The Medium and Significant Development Concepts build upon the infrastructure requirements identified and described in the Small Development Concept. However, it is not necessary for the airport to evolve through each of the phases of development, as the concepts provide flexibility to respond to local economic demands and aviation industry trends.
The primary infrastructure elements that define Option A as an industrial airport are the prepared development lots that could support aviation industrial and commercial uses. Option B focuses on the air terminal building and related groundside development to support specialty passenger air services. Both Options A and B were conceptually designed to demonstrate how a new airport on the Pickering Lands could develop as both an Industrial Airport (Option A) and as a Specialty Passenger Airport (Option B), concurrently and without major infrastructure reconfigurations. The parallel runways, crosswind runway, and taxiway infrastructure, as well as their protective operational areas, demonstrate the ultimate development of the Airport in accordance with the Pickering Lands Airport Zoning Regulations which accords full coverage for a seven-runway airport on all the lands.) Given the large assembly of land available, the conceptual land allocations do not preclude a new airport on the Pickering Lands from developing to accommodate Options C, D, or E.
From the conceptual designs for the Industrial and Specialty Passenger Airport options, a conceptual land use plan was developed to help ensure adequate land is protected for future development according to the requirements of each use.
Land uses identified for the proposed conceptual land use plan include: airfield, air terminal area, aviation commercial, non-aviation commercial, airport operations, and airport reserve. Again, this conceptual land use plan does not preclude a new airport on the Pickering Lands from developing to accommodate Options C, D, or E.
How a New Airport would fit into the Southern Ontario Airports System - Governance Considerations
The success of a new airport on the Pickering Lands may be impacted by the governance option selected.
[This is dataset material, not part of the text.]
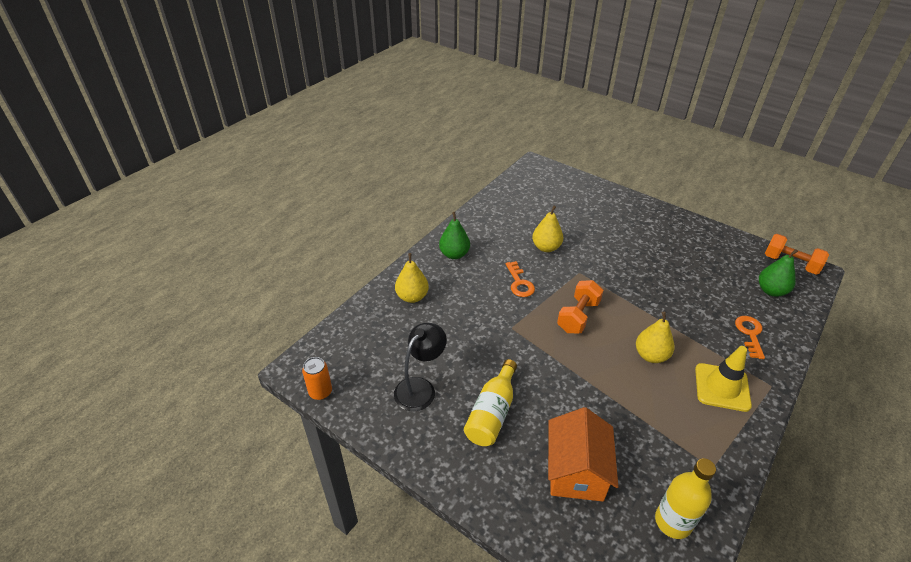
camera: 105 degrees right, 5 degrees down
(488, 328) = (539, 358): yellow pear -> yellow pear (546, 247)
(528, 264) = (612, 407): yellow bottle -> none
There are a range of governance options that are used by airports across Canada. Governance options explored for a new airport on the Pickering Lands include Privately Owned and Operated, Municipally Owned and Operated or Contractor Operated, Municipally Owned and Airport Commission Operated, Municipally Owned and Airport Authority Operated, Transport Canada Owned and Airport Authority Operated and Transport Canada Owned and Operated. In examining the governance option or options that may be appropriate when developing and operating an airport on the Pickering Lands, many factors were considered, including: land control, initial capital investment, initial operating investment, stakeholder representation, rate of economic development, and system competition. Each of the governance options were evaluated against the governance considerations to determine the option(s) most applicable. It was found that the Municipally owned and Airport Commission Operated option and the Transport Canada Owned and Airport Authority Operated option feature desirable governance characteristics including independent, knowledgeable, experienced and autonomous groups responsible for all aspects of airport planning, development, marketing, operations, business management with ultimate control of land use remaining with Transport Canada.